Collected data
>>>>

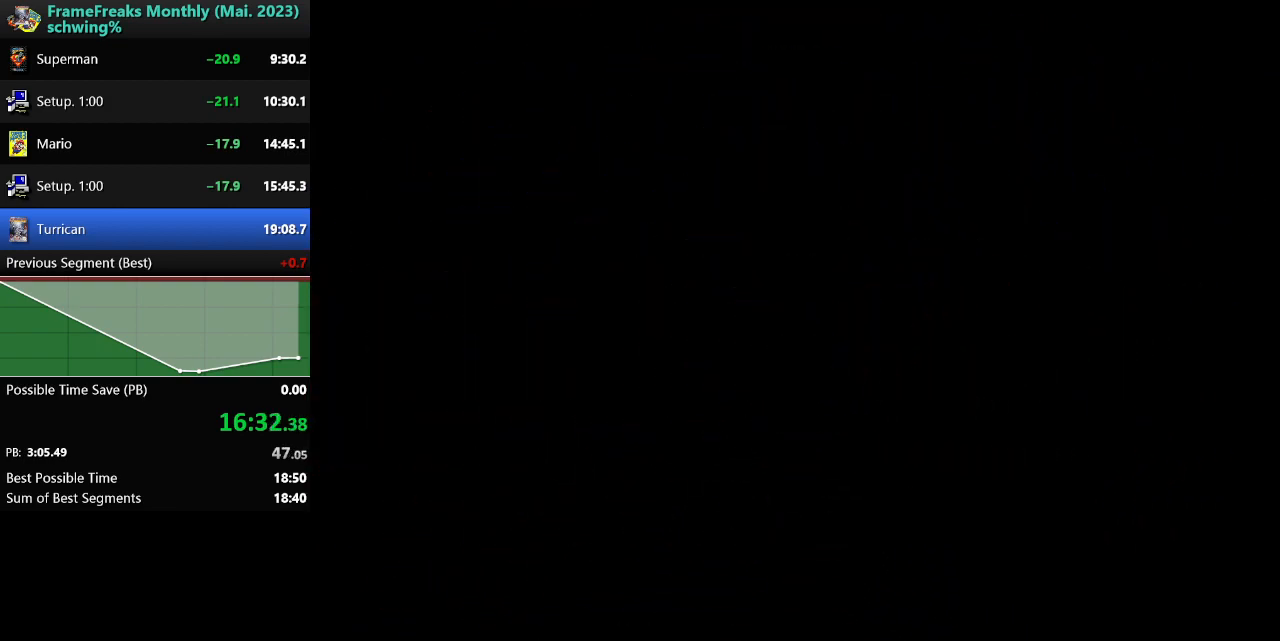
{"buttons": ["DPAD_RIGHT"], "events": [[450, "DPAD_DOWN", "up"]]}
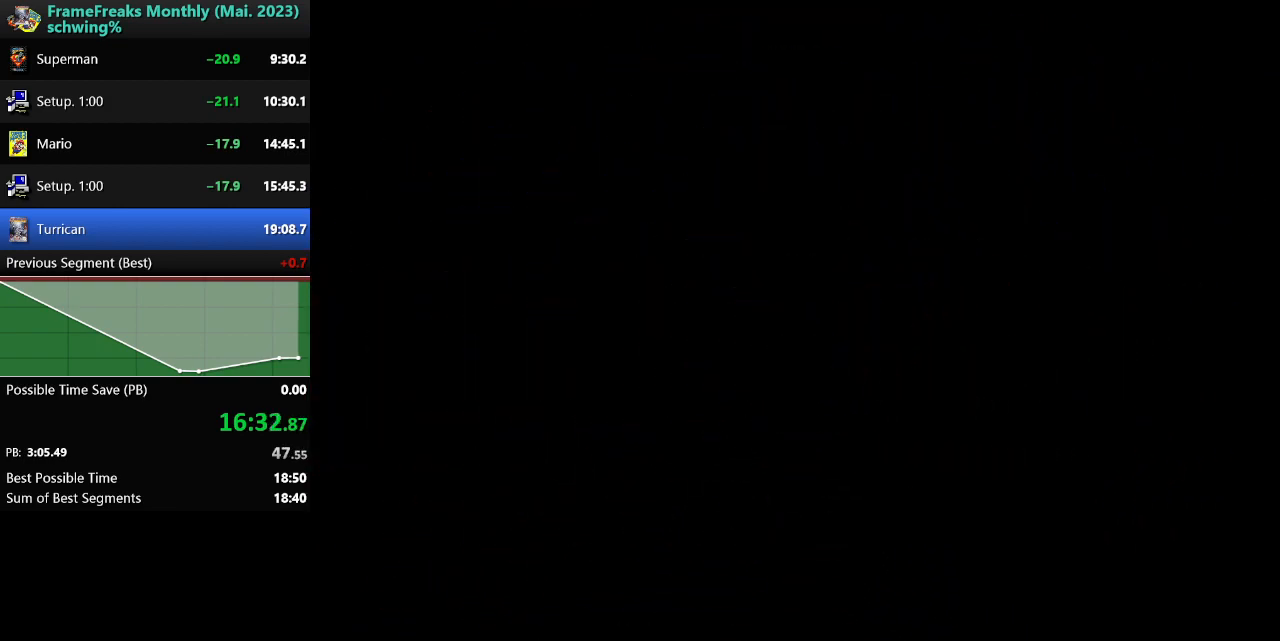
{"buttons": ["DPAD_DOWN", "DPAD_RIGHT"], "events": [[50, "DPAD_DOWN", "down"]]}
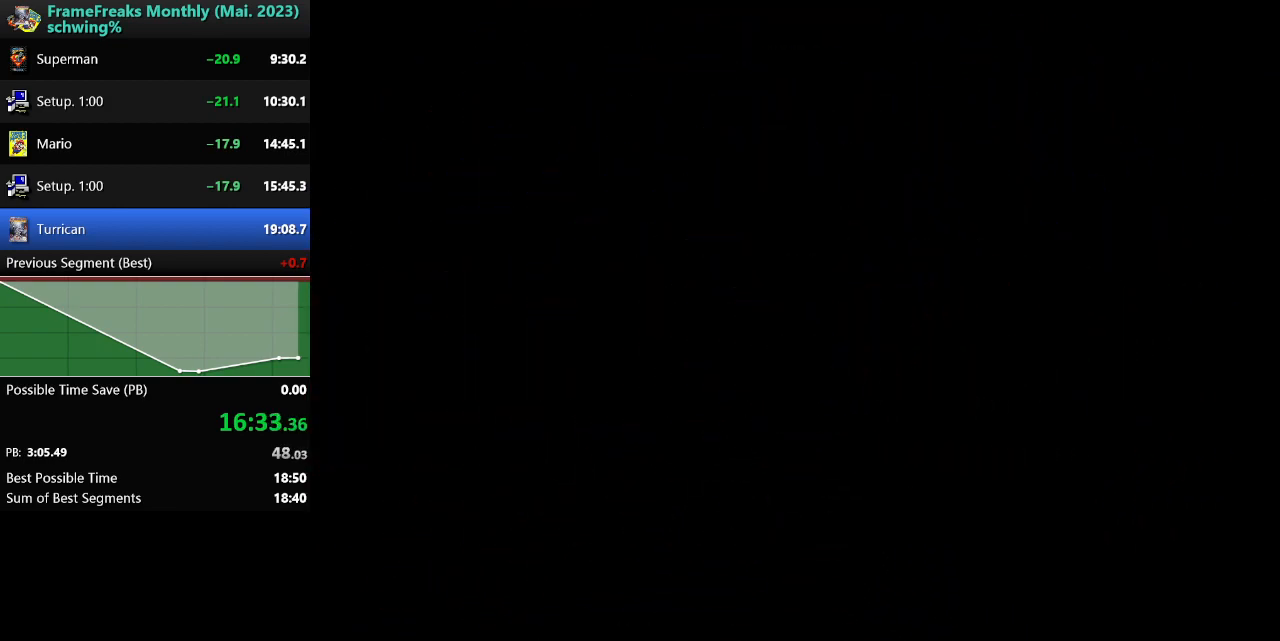
{"buttons": ["DPAD_DOWN", "DPAD_RIGHT"], "events": []}
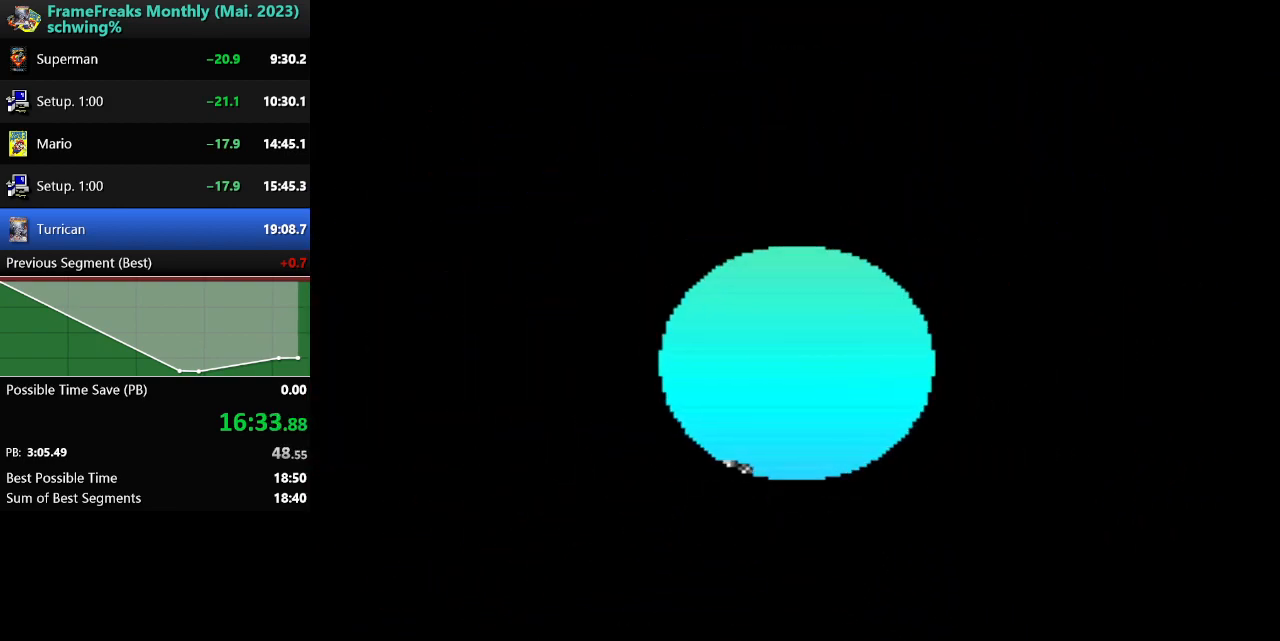
{"buttons": ["DPAD_DOWN", "DPAD_RIGHT"], "events": []}
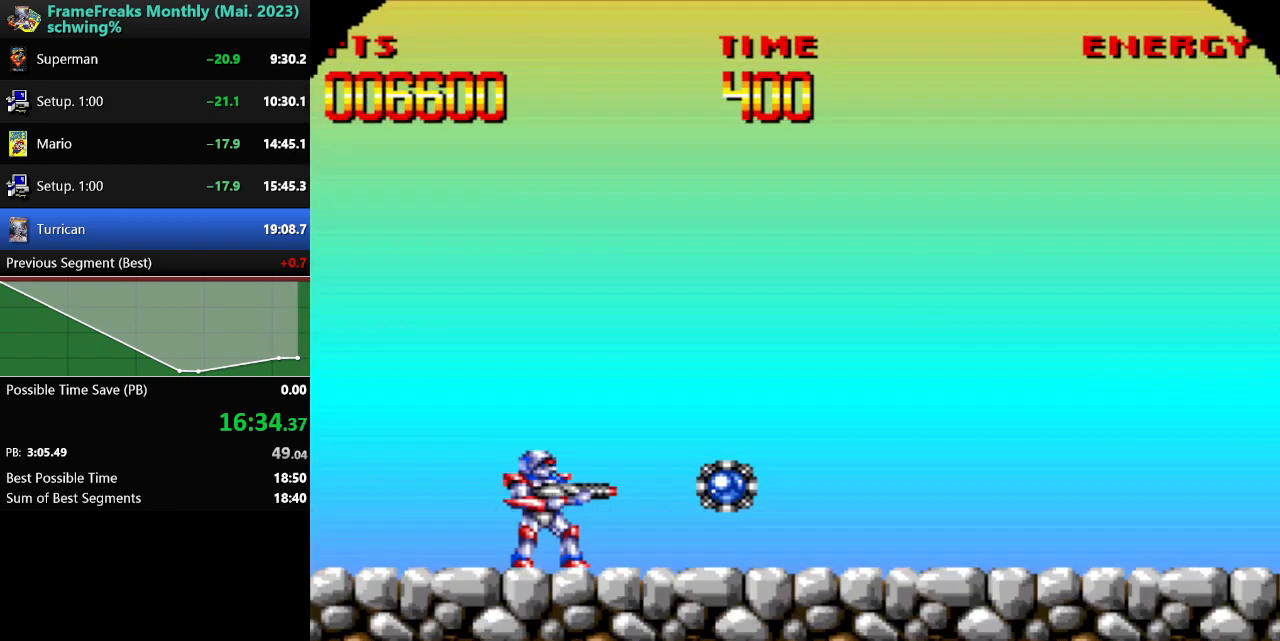
{"buttons": ["DPAD_RIGHT"], "events": [[150, "B", "down"], [267, "B", "up"], [500, "DPAD_DOWN", "up"]]}
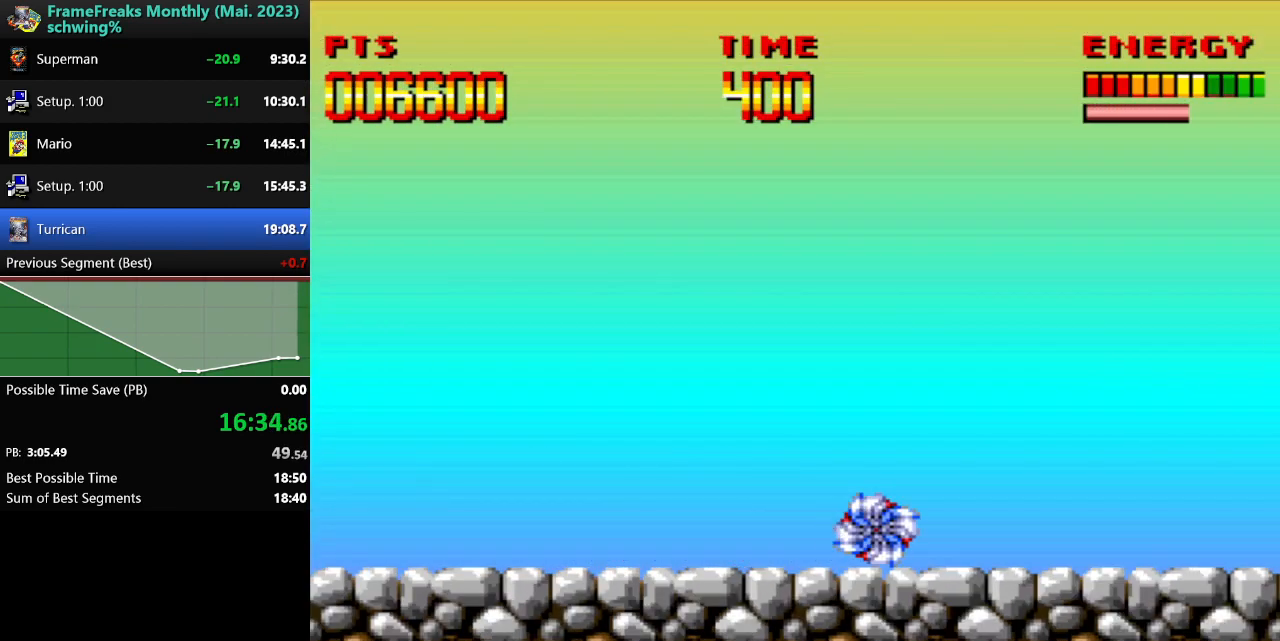
{"buttons": ["B", "Y", "DPAD_RIGHT"], "events": [[267, "B", "down"], [483, "Y", "down"]]}
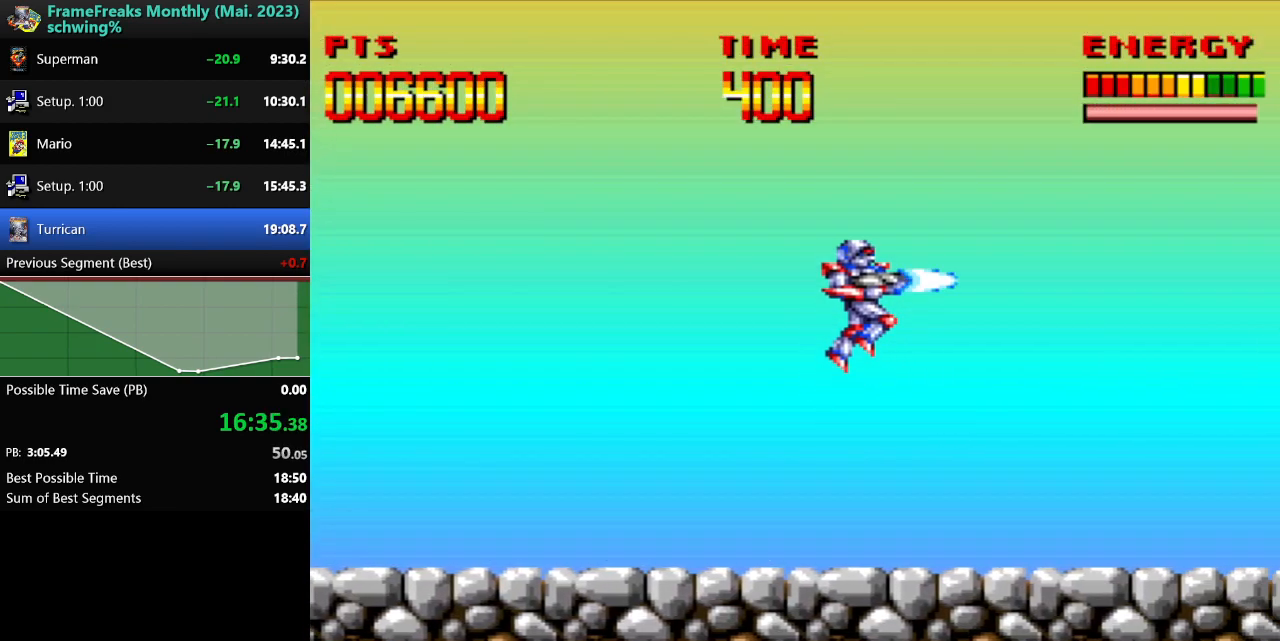
{"buttons": ["Y", "DPAD_LEFT"], "events": [[200, "DPAD_RIGHT", "up"], [233, "B", "up"], [433, "DPAD_LEFT", "down"]]}
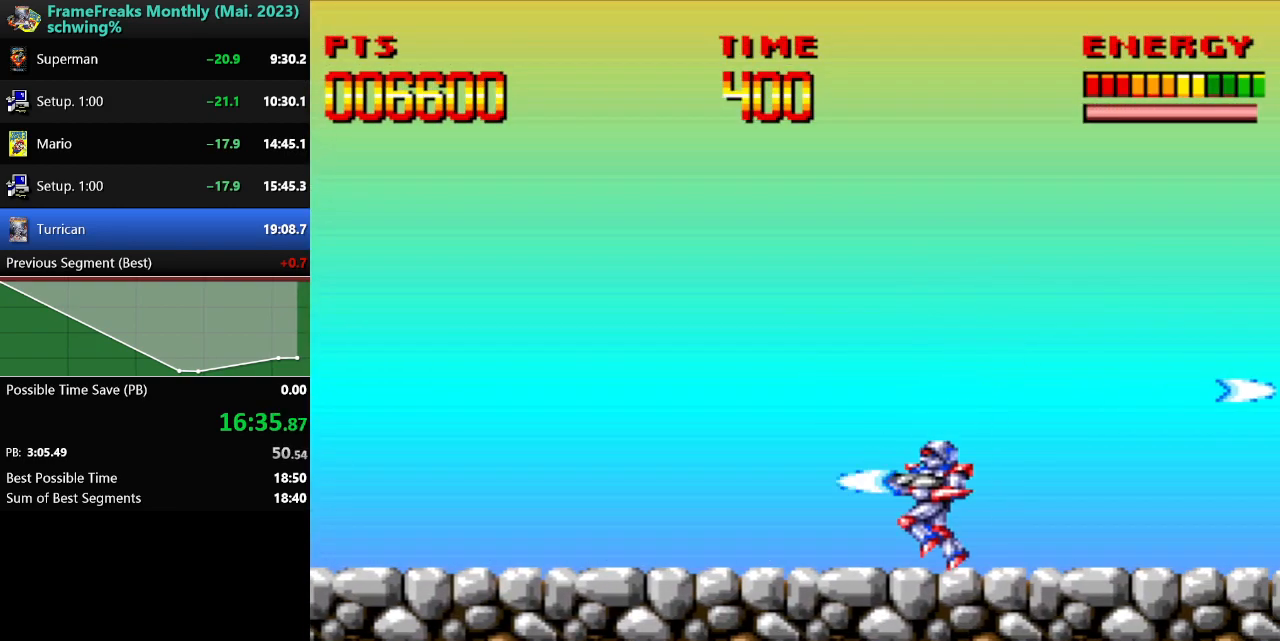
{"buttons": ["B", "Y"], "events": [[33, "DPAD_UP", "down"], [167, "B", "down"], [233, "DPAD_LEFT", "up"], [250, "DPAD_UP", "up"], [283, "DPAD_RIGHT", "down"], [333, "DPAD_RIGHT", "up"]]}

<<<<

## What the exercise asks
Copy out the preceding entries without a single change, leaving out the pictures.

## Answer below
{"buttons": ["DPAD_RIGHT"], "events": [[450, "DPAD_DOWN", "up"]]}
{"buttons": ["DPAD_DOWN", "DPAD_RIGHT"], "events": [[50, "DPAD_DOWN", "down"]]}
{"buttons": ["DPAD_DOWN", "DPAD_RIGHT"], "events": []}
{"buttons": ["DPAD_DOWN", "DPAD_RIGHT"], "events": []}
{"buttons": ["DPAD_RIGHT"], "events": [[150, "B", "down"], [267, "B", "up"], [500, "DPAD_DOWN", "up"]]}
{"buttons": ["B", "Y", "DPAD_RIGHT"], "events": [[267, "B", "down"], [483, "Y", "down"]]}
{"buttons": ["Y", "DPAD_LEFT"], "events": [[200, "DPAD_RIGHT", "up"], [233, "B", "up"], [433, "DPAD_LEFT", "down"]]}
{"buttons": ["B", "Y"], "events": [[33, "DPAD_UP", "down"], [167, "B", "down"], [233, "DPAD_LEFT", "up"], [250, "DPAD_UP", "up"], [283, "DPAD_RIGHT", "down"], [333, "DPAD_RIGHT", "up"]]}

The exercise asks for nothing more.